WHAT IS EXPECTED | Pick out every line of the records below that contains the string "palette", and copy each of those lines in full. Treat the match as case-sensitive.

Start of GIVEN DATA

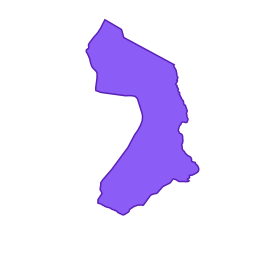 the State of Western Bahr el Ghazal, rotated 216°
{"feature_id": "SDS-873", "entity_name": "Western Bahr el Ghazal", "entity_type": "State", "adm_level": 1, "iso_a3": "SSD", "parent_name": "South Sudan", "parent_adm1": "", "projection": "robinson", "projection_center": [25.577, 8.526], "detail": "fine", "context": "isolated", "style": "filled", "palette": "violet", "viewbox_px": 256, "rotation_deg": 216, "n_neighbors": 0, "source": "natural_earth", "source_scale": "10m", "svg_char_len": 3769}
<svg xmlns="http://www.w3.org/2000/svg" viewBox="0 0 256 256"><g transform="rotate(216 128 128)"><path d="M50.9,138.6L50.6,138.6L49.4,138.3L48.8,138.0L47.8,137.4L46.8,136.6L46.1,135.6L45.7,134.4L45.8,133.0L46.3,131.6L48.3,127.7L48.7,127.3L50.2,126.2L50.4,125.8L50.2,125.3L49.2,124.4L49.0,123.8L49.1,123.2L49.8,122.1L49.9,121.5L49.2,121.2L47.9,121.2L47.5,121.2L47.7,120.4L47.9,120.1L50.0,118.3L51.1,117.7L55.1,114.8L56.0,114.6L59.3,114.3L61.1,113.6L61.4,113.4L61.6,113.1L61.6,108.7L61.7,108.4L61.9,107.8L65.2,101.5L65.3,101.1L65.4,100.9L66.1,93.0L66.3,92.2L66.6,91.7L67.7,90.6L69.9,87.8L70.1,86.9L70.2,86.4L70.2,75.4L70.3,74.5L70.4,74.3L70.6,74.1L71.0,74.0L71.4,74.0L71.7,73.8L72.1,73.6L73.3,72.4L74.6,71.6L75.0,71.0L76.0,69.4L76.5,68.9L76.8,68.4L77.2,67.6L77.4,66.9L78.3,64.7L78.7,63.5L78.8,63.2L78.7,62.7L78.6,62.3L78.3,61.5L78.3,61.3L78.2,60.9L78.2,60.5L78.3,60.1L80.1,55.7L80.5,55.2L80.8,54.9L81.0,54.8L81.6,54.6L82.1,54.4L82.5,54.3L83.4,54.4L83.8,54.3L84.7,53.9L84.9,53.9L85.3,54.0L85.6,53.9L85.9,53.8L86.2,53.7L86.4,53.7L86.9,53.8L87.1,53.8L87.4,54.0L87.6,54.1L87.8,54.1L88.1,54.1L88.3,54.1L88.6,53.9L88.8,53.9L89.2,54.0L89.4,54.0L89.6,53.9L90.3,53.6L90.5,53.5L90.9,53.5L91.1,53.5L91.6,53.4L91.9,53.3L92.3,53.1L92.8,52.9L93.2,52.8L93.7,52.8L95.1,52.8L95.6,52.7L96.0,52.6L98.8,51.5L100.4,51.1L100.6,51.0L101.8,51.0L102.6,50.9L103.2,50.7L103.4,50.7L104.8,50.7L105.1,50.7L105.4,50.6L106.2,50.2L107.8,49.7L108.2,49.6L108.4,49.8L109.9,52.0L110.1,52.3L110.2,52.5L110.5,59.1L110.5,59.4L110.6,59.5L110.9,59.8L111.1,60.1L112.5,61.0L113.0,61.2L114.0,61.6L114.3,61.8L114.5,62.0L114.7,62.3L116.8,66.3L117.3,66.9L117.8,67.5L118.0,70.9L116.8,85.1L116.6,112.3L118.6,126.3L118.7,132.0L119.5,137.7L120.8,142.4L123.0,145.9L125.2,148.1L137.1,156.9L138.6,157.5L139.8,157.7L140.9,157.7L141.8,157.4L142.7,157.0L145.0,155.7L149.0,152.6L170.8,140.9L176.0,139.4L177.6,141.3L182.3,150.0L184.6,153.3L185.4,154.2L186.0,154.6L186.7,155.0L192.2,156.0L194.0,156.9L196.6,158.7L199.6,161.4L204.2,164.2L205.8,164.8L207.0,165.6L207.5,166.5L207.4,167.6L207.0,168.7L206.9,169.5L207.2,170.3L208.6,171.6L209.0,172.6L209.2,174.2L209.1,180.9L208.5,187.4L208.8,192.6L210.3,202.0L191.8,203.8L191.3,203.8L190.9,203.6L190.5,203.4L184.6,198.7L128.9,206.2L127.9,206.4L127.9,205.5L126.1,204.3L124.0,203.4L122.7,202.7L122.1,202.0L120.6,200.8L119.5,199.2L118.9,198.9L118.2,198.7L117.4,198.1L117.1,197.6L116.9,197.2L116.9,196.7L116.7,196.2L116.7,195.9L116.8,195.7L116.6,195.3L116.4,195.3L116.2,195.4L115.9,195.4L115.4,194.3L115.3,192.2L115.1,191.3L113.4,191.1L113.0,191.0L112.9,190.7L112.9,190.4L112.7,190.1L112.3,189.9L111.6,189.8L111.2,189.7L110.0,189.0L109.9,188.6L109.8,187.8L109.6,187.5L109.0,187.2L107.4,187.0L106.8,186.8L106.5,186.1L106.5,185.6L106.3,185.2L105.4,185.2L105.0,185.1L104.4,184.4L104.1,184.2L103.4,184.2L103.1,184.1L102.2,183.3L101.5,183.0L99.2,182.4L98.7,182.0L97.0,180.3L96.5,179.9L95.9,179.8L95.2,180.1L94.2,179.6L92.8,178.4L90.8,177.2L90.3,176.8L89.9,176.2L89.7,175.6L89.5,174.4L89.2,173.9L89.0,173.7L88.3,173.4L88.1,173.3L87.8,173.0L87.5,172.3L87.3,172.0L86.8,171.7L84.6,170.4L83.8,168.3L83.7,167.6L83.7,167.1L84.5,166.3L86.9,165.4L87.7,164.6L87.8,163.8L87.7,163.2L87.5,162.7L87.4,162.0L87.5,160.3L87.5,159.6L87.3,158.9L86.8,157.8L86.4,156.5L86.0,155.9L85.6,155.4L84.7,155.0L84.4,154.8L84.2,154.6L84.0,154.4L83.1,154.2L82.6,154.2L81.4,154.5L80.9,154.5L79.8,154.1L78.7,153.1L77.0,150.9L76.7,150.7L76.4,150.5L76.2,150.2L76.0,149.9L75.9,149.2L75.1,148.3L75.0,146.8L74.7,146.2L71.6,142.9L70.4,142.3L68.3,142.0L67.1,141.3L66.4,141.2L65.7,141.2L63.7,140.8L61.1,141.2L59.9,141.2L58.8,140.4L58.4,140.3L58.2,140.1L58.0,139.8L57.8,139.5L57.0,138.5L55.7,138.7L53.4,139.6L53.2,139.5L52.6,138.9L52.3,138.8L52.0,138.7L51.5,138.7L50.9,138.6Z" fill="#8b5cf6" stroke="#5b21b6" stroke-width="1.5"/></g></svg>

End of GIVEN DATA
Start of GIVEN DATA

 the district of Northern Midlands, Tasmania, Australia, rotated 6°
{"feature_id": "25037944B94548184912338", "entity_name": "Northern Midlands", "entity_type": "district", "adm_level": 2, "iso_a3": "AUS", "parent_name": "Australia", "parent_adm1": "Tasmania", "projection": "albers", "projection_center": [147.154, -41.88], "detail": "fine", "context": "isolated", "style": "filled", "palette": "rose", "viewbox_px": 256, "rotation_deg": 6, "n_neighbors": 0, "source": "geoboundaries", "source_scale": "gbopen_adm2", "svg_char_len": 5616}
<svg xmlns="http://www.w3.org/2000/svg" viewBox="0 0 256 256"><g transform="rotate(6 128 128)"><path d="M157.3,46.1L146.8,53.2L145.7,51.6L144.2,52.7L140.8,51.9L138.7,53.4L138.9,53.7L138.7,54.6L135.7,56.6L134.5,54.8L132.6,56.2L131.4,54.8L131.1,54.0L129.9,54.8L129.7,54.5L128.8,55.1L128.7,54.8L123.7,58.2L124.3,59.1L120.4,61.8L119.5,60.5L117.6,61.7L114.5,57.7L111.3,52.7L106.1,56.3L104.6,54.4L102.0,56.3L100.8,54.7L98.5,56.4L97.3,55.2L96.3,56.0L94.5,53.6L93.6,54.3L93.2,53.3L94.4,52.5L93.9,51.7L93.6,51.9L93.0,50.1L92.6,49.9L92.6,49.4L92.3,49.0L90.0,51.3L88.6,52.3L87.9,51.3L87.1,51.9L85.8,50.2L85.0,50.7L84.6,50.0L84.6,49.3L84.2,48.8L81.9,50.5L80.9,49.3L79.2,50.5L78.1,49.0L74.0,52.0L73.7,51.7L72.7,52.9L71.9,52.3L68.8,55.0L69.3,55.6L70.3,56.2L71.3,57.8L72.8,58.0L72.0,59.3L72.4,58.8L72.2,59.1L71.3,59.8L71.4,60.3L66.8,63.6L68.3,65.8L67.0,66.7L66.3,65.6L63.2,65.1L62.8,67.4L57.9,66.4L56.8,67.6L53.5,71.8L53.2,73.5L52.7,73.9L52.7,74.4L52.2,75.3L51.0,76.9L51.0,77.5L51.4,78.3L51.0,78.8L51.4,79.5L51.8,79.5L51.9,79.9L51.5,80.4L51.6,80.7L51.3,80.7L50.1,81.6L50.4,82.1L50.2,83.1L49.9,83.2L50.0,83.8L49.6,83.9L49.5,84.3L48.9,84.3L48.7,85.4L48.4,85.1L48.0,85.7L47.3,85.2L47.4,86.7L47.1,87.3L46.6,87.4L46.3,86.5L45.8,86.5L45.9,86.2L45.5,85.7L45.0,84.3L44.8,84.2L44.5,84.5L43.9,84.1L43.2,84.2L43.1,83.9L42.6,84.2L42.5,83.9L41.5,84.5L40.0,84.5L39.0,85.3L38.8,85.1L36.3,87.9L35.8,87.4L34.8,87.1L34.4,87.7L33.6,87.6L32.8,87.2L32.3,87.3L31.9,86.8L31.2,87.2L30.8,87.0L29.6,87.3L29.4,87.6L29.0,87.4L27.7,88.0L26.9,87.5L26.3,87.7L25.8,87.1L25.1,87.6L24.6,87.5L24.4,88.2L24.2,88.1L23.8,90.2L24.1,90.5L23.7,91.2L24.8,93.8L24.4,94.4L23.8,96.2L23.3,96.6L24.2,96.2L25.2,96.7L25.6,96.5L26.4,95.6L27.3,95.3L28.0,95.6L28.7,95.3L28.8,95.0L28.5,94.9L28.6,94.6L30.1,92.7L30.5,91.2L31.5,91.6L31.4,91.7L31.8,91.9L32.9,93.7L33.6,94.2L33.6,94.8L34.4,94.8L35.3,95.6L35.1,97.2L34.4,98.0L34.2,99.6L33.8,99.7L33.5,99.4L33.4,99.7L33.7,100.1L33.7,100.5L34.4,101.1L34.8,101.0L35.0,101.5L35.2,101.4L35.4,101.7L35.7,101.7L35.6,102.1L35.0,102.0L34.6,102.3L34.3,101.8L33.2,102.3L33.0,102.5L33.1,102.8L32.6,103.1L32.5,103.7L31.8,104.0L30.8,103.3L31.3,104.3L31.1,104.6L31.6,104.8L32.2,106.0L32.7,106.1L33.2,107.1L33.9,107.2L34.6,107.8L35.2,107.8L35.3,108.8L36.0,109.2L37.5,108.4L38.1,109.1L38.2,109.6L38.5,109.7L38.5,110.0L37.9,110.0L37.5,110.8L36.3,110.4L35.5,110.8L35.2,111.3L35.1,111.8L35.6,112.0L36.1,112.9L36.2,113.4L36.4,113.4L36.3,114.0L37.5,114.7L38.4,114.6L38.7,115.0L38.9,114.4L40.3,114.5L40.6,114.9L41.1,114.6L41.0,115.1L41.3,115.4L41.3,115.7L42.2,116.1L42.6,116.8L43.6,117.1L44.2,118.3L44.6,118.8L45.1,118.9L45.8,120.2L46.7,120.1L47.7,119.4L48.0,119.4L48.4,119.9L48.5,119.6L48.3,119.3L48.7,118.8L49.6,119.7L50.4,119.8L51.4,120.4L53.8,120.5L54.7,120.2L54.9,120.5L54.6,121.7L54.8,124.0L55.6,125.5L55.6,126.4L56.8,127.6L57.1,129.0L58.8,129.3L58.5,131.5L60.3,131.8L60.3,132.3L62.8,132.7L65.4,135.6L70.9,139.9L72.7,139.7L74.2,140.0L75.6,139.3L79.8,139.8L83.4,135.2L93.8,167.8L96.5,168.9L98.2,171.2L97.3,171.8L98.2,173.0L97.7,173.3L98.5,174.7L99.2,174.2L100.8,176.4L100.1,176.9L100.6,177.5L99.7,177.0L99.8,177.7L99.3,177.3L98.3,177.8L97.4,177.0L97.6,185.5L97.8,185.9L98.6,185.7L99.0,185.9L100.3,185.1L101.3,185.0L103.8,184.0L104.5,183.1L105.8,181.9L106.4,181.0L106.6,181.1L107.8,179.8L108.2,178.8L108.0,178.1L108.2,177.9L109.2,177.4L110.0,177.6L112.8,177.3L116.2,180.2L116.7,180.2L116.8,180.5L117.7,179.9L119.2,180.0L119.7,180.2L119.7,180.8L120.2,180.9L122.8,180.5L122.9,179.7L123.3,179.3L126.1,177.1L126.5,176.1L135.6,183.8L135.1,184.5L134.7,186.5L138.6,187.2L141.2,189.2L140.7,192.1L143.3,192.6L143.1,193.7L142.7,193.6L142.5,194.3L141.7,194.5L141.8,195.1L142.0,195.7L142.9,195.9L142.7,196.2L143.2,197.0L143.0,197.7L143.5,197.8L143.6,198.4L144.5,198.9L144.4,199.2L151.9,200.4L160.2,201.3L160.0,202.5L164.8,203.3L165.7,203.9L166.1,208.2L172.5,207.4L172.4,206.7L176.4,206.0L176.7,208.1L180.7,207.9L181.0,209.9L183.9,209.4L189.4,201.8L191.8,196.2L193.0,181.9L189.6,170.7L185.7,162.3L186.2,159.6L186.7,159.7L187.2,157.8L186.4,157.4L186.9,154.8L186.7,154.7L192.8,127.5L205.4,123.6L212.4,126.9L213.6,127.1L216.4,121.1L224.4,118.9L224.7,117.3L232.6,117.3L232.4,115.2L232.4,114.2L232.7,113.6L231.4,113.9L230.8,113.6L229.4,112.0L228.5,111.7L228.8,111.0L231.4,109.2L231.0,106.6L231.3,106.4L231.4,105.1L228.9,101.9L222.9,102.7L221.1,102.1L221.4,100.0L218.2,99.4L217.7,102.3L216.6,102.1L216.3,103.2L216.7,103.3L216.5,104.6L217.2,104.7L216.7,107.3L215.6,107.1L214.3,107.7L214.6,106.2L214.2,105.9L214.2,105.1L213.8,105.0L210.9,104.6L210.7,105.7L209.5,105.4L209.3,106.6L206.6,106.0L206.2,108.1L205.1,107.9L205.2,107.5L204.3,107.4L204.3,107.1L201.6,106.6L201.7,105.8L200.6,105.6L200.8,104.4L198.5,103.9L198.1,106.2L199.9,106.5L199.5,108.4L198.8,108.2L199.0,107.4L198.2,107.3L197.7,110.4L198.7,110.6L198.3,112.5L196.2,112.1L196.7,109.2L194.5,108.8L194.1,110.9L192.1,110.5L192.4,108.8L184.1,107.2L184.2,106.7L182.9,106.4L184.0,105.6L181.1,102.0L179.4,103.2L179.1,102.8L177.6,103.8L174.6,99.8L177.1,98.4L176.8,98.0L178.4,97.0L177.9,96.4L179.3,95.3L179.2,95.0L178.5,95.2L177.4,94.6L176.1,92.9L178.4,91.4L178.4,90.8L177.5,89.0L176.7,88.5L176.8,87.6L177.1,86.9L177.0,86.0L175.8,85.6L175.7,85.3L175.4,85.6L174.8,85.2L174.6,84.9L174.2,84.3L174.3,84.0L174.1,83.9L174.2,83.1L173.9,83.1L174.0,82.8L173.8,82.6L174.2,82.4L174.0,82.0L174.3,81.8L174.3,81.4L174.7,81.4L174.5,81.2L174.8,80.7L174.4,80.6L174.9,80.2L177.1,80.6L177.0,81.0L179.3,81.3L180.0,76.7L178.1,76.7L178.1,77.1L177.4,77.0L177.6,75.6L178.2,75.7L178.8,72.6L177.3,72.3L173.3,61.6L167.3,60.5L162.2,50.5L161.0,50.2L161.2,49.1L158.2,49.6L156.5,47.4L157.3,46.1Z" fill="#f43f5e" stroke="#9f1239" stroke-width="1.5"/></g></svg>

End of GIVEN DATA
Start of GIVEN DATA

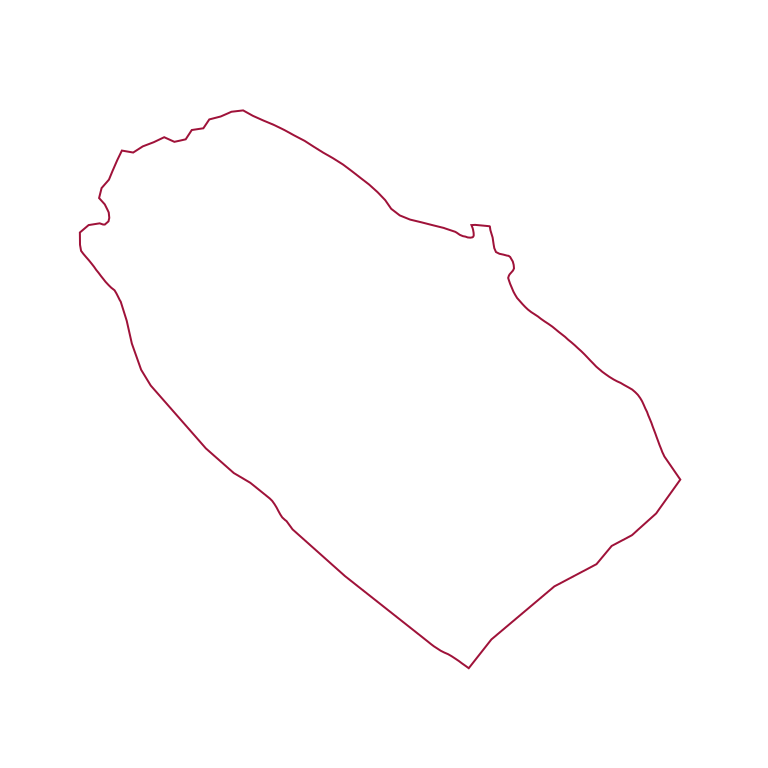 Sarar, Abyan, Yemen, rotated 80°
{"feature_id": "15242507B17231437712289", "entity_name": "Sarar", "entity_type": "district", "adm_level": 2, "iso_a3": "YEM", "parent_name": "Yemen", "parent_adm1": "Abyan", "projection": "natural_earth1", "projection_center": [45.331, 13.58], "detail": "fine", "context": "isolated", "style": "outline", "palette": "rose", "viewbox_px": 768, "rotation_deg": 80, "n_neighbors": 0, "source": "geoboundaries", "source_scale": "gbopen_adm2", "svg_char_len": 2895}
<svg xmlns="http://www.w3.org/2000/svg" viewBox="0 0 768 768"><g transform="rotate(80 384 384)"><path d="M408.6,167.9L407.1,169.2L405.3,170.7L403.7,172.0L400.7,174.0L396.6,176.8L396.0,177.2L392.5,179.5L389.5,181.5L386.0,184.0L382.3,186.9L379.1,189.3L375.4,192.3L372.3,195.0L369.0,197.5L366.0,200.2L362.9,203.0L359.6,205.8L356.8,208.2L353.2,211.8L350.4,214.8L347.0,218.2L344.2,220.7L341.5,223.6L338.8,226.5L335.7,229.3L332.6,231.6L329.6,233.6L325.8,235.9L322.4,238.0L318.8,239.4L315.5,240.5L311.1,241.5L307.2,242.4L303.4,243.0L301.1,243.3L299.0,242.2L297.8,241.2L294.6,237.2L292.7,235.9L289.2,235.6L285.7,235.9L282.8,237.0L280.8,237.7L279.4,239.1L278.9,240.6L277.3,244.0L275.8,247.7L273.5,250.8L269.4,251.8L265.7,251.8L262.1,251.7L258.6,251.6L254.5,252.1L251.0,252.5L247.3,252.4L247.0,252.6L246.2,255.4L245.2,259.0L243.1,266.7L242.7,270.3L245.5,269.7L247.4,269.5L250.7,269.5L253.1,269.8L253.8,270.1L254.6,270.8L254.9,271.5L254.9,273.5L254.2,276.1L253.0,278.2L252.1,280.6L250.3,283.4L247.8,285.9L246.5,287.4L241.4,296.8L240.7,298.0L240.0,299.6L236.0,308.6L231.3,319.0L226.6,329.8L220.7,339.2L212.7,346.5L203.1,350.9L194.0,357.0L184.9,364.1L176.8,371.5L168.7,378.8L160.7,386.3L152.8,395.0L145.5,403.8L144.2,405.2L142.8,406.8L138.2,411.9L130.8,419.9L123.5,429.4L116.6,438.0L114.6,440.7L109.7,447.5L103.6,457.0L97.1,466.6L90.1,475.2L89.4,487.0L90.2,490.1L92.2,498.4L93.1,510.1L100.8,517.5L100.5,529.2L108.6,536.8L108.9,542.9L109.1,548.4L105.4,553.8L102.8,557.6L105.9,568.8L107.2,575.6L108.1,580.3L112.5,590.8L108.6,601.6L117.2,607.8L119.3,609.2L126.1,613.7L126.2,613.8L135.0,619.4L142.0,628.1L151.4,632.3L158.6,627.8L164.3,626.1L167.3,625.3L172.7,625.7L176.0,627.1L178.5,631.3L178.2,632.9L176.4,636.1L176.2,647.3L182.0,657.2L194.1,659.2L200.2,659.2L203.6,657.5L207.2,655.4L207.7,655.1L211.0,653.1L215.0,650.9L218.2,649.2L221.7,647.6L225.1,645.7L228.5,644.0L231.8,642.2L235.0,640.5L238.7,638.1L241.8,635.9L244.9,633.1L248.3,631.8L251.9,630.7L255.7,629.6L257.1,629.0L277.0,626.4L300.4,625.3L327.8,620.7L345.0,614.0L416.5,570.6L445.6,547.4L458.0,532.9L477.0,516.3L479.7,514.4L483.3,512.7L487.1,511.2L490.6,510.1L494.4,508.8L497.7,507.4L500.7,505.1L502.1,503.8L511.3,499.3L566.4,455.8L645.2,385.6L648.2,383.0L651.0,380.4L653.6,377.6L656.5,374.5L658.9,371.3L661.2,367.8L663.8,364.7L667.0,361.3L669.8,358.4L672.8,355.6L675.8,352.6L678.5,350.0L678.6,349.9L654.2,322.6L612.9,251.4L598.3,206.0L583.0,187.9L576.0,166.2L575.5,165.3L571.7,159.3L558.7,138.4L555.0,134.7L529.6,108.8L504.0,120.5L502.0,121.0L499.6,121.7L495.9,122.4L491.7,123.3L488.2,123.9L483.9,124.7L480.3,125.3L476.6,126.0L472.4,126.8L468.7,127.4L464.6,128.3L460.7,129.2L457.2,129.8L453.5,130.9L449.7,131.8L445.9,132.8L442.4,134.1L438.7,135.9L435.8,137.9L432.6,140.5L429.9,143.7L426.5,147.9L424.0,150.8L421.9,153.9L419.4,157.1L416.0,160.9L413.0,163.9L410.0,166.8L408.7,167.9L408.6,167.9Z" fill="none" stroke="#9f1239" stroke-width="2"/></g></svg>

End of GIVEN DATA

ANSWER IN FULL |
{"feature_id": "SDS-873", "entity_name": "Western Bahr el Ghazal", "entity_type": "State", "adm_level": 1, "iso_a3": "SSD", "parent_name": "South Sudan", "parent_adm1": "", "projection": "robinson", "projection_center": [25.577, 8.526], "detail": "fine", "context": "isolated", "style": "filled", "palette": "violet", "viewbox_px": 256, "rotation_deg": 216, "n_neighbors": 0, "source": "natural_earth", "source_scale": "10m", "svg_char_len": 3769}
{"feature_id": "25037944B94548184912338", "entity_name": "Northern Midlands", "entity_type": "district", "adm_level": 2, "iso_a3": "AUS", "parent_name": "Australia", "parent_adm1": "Tasmania", "projection": "albers", "projection_center": [147.154, -41.88], "detail": "fine", "context": "isolated", "style": "filled", "palette": "rose", "viewbox_px": 256, "rotation_deg": 6, "n_neighbors": 0, "source": "geoboundaries", "source_scale": "gbopen_adm2", "svg_char_len": 5616}
{"feature_id": "15242507B17231437712289", "entity_name": "Sarar", "entity_type": "district", "adm_level": 2, "iso_a3": "YEM", "parent_name": "Yemen", "parent_adm1": "Abyan", "projection": "natural_earth1", "projection_center": [45.331, 13.58], "detail": "fine", "context": "isolated", "style": "outline", "palette": "rose", "viewbox_px": 768, "rotation_deg": 80, "n_neighbors": 0, "source": "geoboundaries", "source_scale": "gbopen_adm2", "svg_char_len": 2895}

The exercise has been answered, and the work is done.